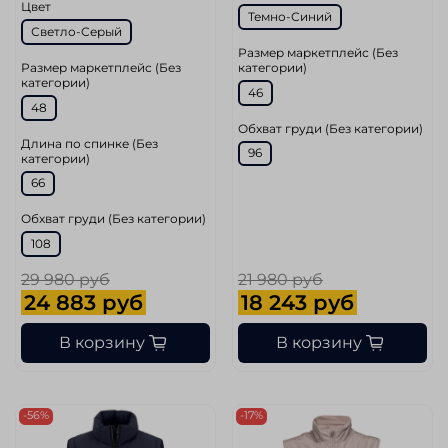
Цвет
Темно-Синий
Светло-Серый
Размер маркетплейс (Без
Размер маркетплейс (Без
категории)
категории)
46
48
Обхват груди (Без категории)
Длина по спинке (Без
96
категории)
66
Обхват груди (Без категории)
108
29 980 руб
21 980 руб
24 883 руб
18 243 руб
В корзину
В корзину
-56%
-17%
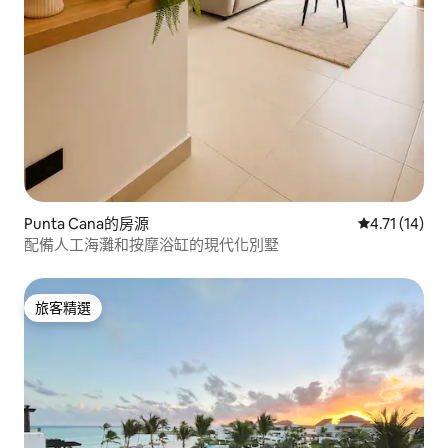
Punta Cana的房源
從 14 則評價
4.71 (14)
配備人工海灘和按摩浴缸的現代化別墅
旅客精選
旅客精選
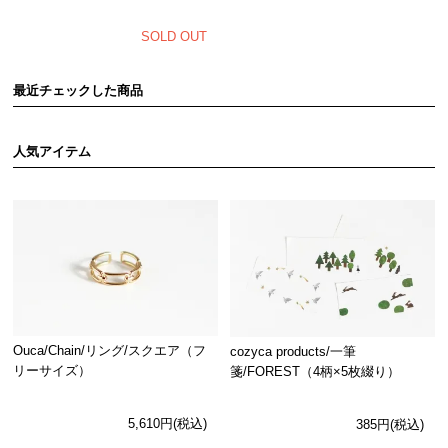
SOLD OUT
最近チェックした商品
人気アイテム
Ouca/Chain/リング/スクエア（フ
cozyca products/一筆
リーサイズ）
箋/FOREST（4柄×5枚綴り）
5,610円(税込)
385円(税込)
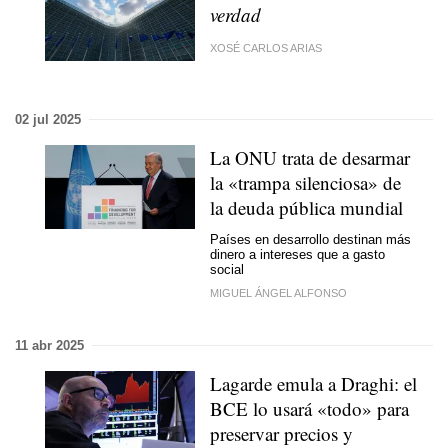
verdad
XOSÉ CARLOS ARIAS
02 jul 2025
La ONU trata de desarmar
la «trampa silenciosa» de
la deuda pública mundial
Países en desarrollo destinan más
dinero a intereses que a gasto
social
MIGUEL ÁNGEL ALFONSO
11 abr 2025
Lagarde emula a Draghi: el
BCE lo usará «todo» para
preservar precios y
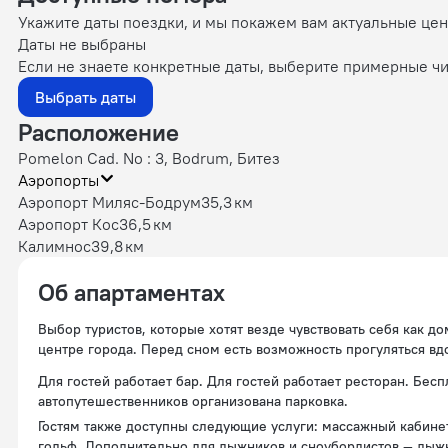
Укажите даты поездки, и мы покажем вам актуальные це
Даты не выбраны
Если не знаете конкретные даты, выберите примерные чи
Выбрать даты
Расположение
Pomelon Cad. No : 3, Bodrum, Битез
Аэропорты
Аэропорт Миляс-Бодрум
35,3 км
Аэропорт Кос
36,5 км
Калимнос
39,8 км
Об апартаментах
Выбор туристов, которые хотят везде чувствовать себя как д
центре города. Перед сном есть возможность прогуляться вд
Для гостей работает бар. Для гостей работает ресторан. Бес
автопутешественников организована парковка.
Гостям также доступны следующие услуги: массажный кабинет
гольф. Дополнительно для лыжников и сноубордистов — лыж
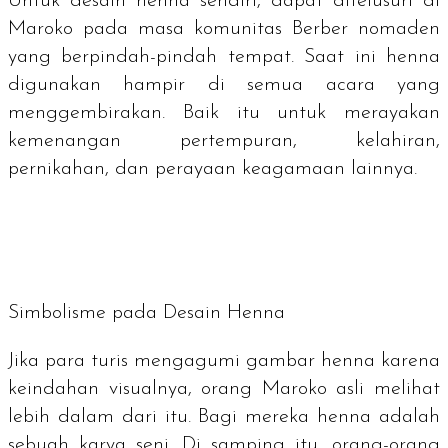
Untuk desain henna sendiri, dapat ditelusuri di
Maroko pada masa komunitas Berber nomaden
yang berpindah-pindah tempat. Saat ini henna
digunakan hampir di semua acara yang
menggembirakan. Baik itu untuk merayakan
kemenangan pertempuran, kelahiran,
pernikahan, dan perayaan keagamaan lainnya.
Simbolisme pada Desain Henna
Jika para turis mengagumi gambar henna karena
keindahan visualnya, orang Maroko asli melihat
lebih dalam dari itu. Bagi mereka henna adalah
sebuah karya seni. Di samping itu, orang-orang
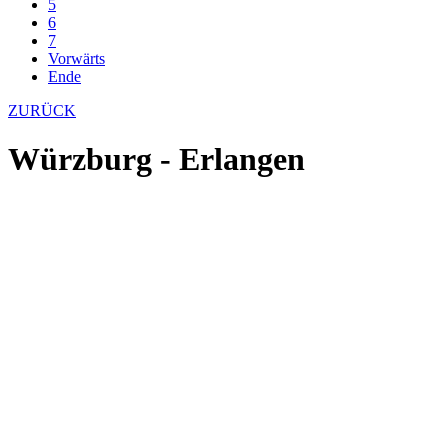
5
6
7
Vorwärts
Ende
ZURÜCK
Würzburg - Erlangen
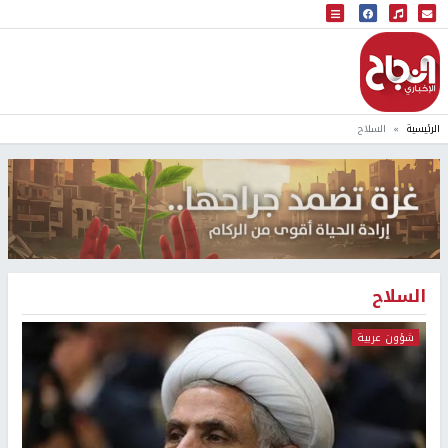
البث المباشر
إذاعة النجاح
الرئيسية
السلاح
السلاح
شؤون عربية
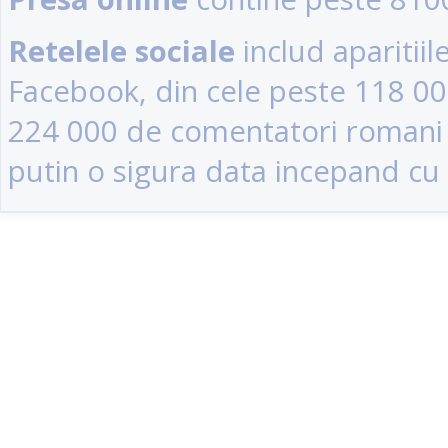
Retelele sociale
includ aparitii
Facebook, din cele peste 118 0
224 000 de comentatori romani (u
putin o sigura data incepand cu 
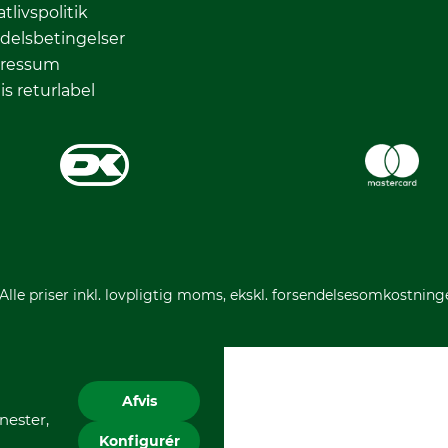
atlivspolitik
delsbetingelser
ressum
is returlabel
 Alle priser inkl. lovpligtig moms, ekskl. forsendelsesomkostning
Afvis
nester,
Konfigurér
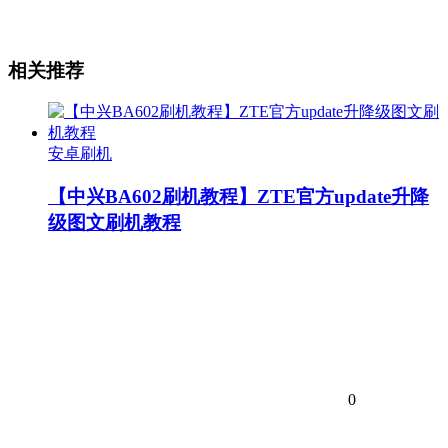
相关推荐
安卓刷机
【中兴BA602刷机教程】ZTE官方update升降
级图文刷机教程
0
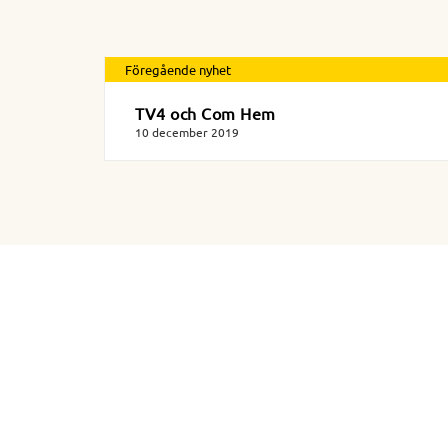
Föregående nyhet
TV4 och Com Hem
10 december 2019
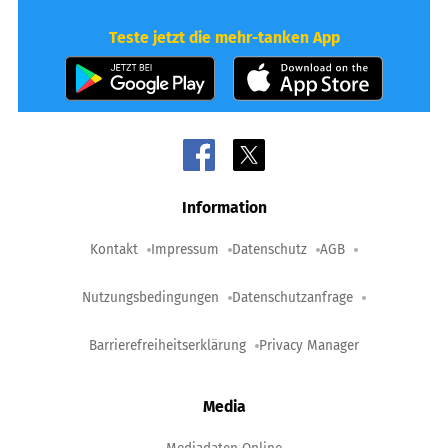
Teste jetzt die mehr-tanken App
Information
Kontakt
Impressum
Datenschutz
AGB
Nutzungsbedingungen
Datenschutzanfrage
Barrierefreiheitserklärung
Privacy Manager
Media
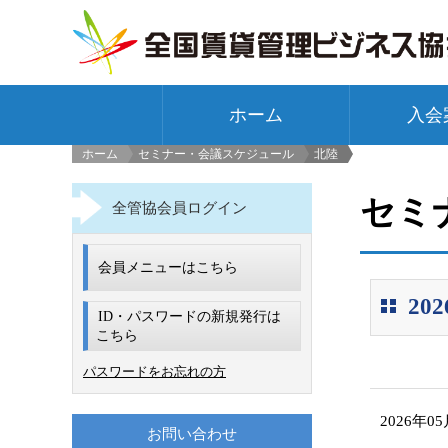
ホーム
入会
ホーム
セミナー・会議スケジュール
北陸
>
セミ
全管協会員ログイン
会員メニューはこちら
2
ID・パスワードの新規発行は
こちら
パスワードをお忘れの方
2026年0
お問い合わせ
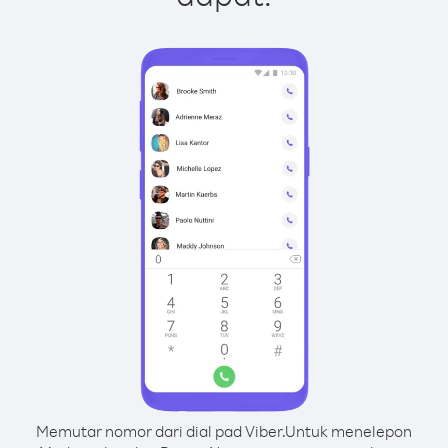
Memutar nomor dari dial pad Viber.
Untuk menelepon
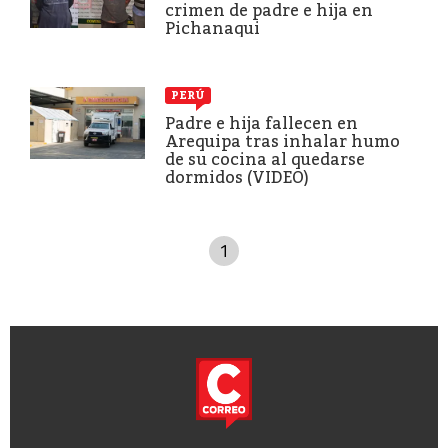
crimen de padre e hija en
Pichanaqui
PERÚ
Padre e hija fallecen en
Arequipa tras inhalar humo
de su cocina al quedarse
dormidos (VIDEO)
1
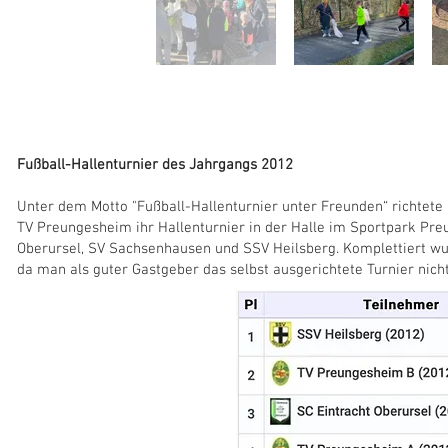
Fußball-Hallenturnier des Jahrgangs 2012
Unter dem Motto "Fußball-Hallenturnier unter Freunden“ richtete
TV Preungesheim ihr Hallenturnier in der Halle im Sportpark Pr
Oberursel, SV Sachsenhausen und SSV Heilsberg. Komplettiert wu
da man als guter Gastgeber das selbst ausgerichtete Turnier nicht 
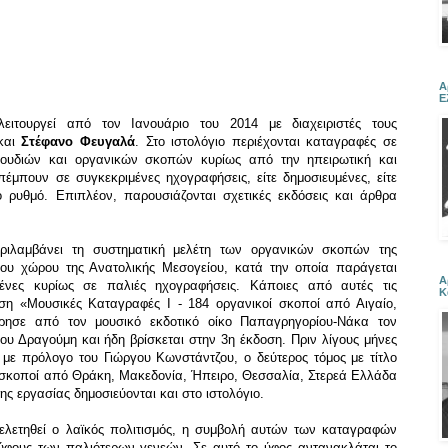
Α
Ε
ειτουργεί από τον Ιανουάριο του 2014 με διαχειριστές τους
και
Στέφανο Φευγαλά
. Στο ιστολόγιο περιέχονται καταγραφές σε
αγουδιών και οργανικών σκοπών κυρίως από την ηπειρωτική και
μπουν σε συγκεκριμένες ηχογραφήσεις, είτε δημοσιευμένες, είτε
ό ρυθμό. Επιπλέον, παρουσιάζονται σχετικές εκδόσεις και άρθρα
εριλαμβάνει τη συστηματική μελέτη των οργανικών σκοπών της
ου χώρου της Ανατολικής Μεσογείου, κατά την οποία παράγεται
Α
νες κυρίως σε παλιές ηχογραφήσεις. Κάποιες από αυτές τις
Κ
ση «Μουσικές Καταγραφές Ι - 184 οργανικοί σκοποί από Αιγαίο,
ρησε από τον μουσικό εκδοτικό οίκο Παπαγρηγορίου-Νάκα τον
υ Δραγούμη και ήδη βρίσκεται στην 3η έκδοση. Πριν λίγους μήνες
, με πρόλογο του Γιώργου Κωνστάντζου, ο δεύτερος τόμος με τίτλο
ί σκοποί από Θράκη, Μακεδονία, Ήπειρο, Θεσσαλία, Στερεά Ελλάδα
 εργασίας δημοσιεύονται και στο ιστολόγιο.
μελετηθεί ο λαϊκός πολιτισμός, η συμβολή αυτών των καταγραφών
 ύφους των παλιότερων γενεών. Σε αυτό το ύφος αντανακλάται το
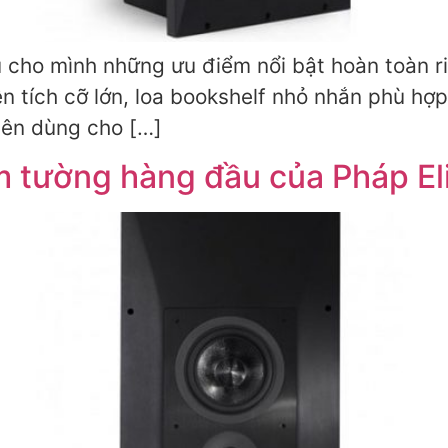
u cho mình những ưu điểm nổi bật hoàn toàn r
 tích cỡ lớn, loa bookshelf nhỏ nhắn phù hợ
yên dùng cho […]
 tường hàng đầu của Pháp Eli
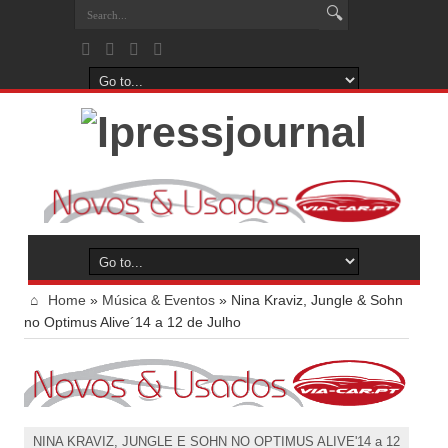
Home
»
Música & Eventos
»
Nina Kraviz, Jungle & Sohn
no Optimus Alive´14 a 12 de Julho
NINA KRAVIZ, JUNGLE E SOHN NO OPTIMUS ALIVE'14 a 12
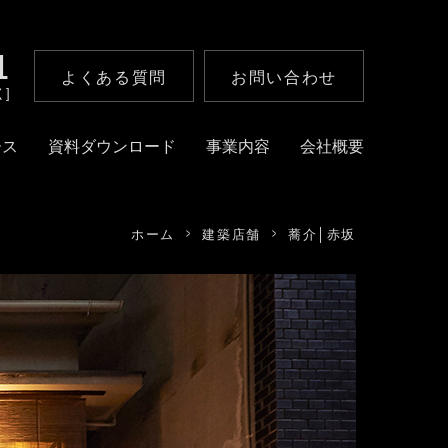
1
よくある質問
お問い合わせ
く]
ース
資料ダウンロード
事業内容
会社概要
ホーム
建築店舗
蕎介│赤坂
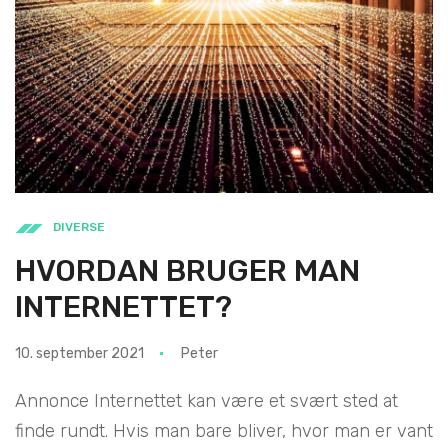
DIVERSE
HVORDAN BRUGER MAN
INTERNETTET?
10. september 2021
Peter
Annonce Internettet kan være et svært sted at
finde rundt. Hvis man bare bliver, hvor man er vant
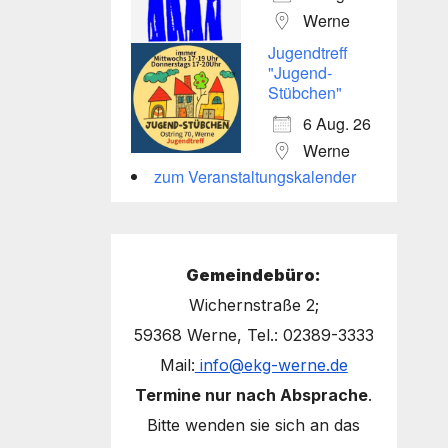
Werne
Jugendtreff
"Jugend-
Stübchen"
6 Aug. 26
Werne
zum Veranstaltungskalender
Gemeindebüro:
Wichernstraße 2;
59368 Werne, Tel.: 02389-3333
Mail:
info@ekg-werne.de
Termine nur nach Absprache
.
Bitte wenden sie sich an das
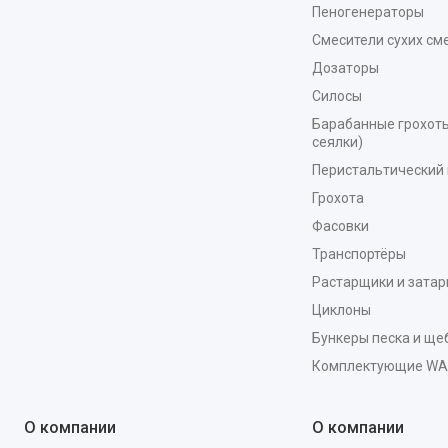
Пеногенераторы
Смесители сухих см
Дозаторы
Силосы
Барабанные грохоты
сеялки)
Перистальтический 
Грохота
Фасовки
Транспортёры
Растарщики и зата
Циклоны
Бункеры песка и ще
Комплектующие W
О компании
О компании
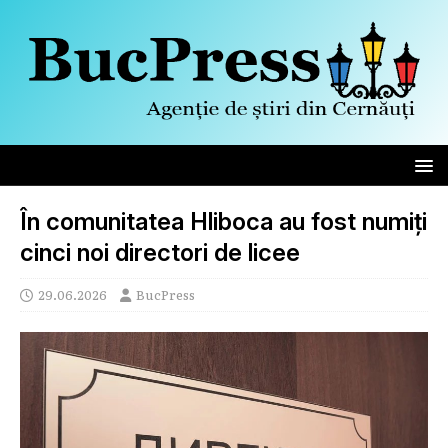
În comunitatea Hliboca au fost numiți
cinci noi directori de licee
29.06.2026
BucPress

**Exercise requirements:** Can you give the lines of the records from the line containing "Punta Cana的房源" up to and including the line containing "preservar precios y" as a numbered list, with blank lines dropped and the pictures left out?

**Answer area:**
1. Punta Cana的房源
2. 從 14 則評價
3. 4.71 (14)
4. 配備人工海灘和按摩浴缸的現代化別墅
5. 旅客精選
6. 旅客精選
7. SOLD OUT
8. 最近チェックした商品
9. 人気アイテム
10. Ouca/Chain/リング/スクエア（フ
11. cozyca products/一筆
12. リーサイズ）
13. 箋/FOREST（4柄×5枚綴り）
14. 5,610円(税込)
15. 385円(税込)
16. verdad
17. XOSÉ CARLOS ARIAS
18. 02 jul 2025
19. La ONU trata de desarmar
20. la «trampa silenciosa» de
21. la deuda pública mundial
22. Países en desarrollo destinan más
23. dinero a intereses que a gasto
24. social
25. MIGUEL ÁNGEL ALFONSO
26. 11 abr 2025
27. Lagarde emula a Draghi: el
28. BCE lo usará «todo» para
29. preservar precios y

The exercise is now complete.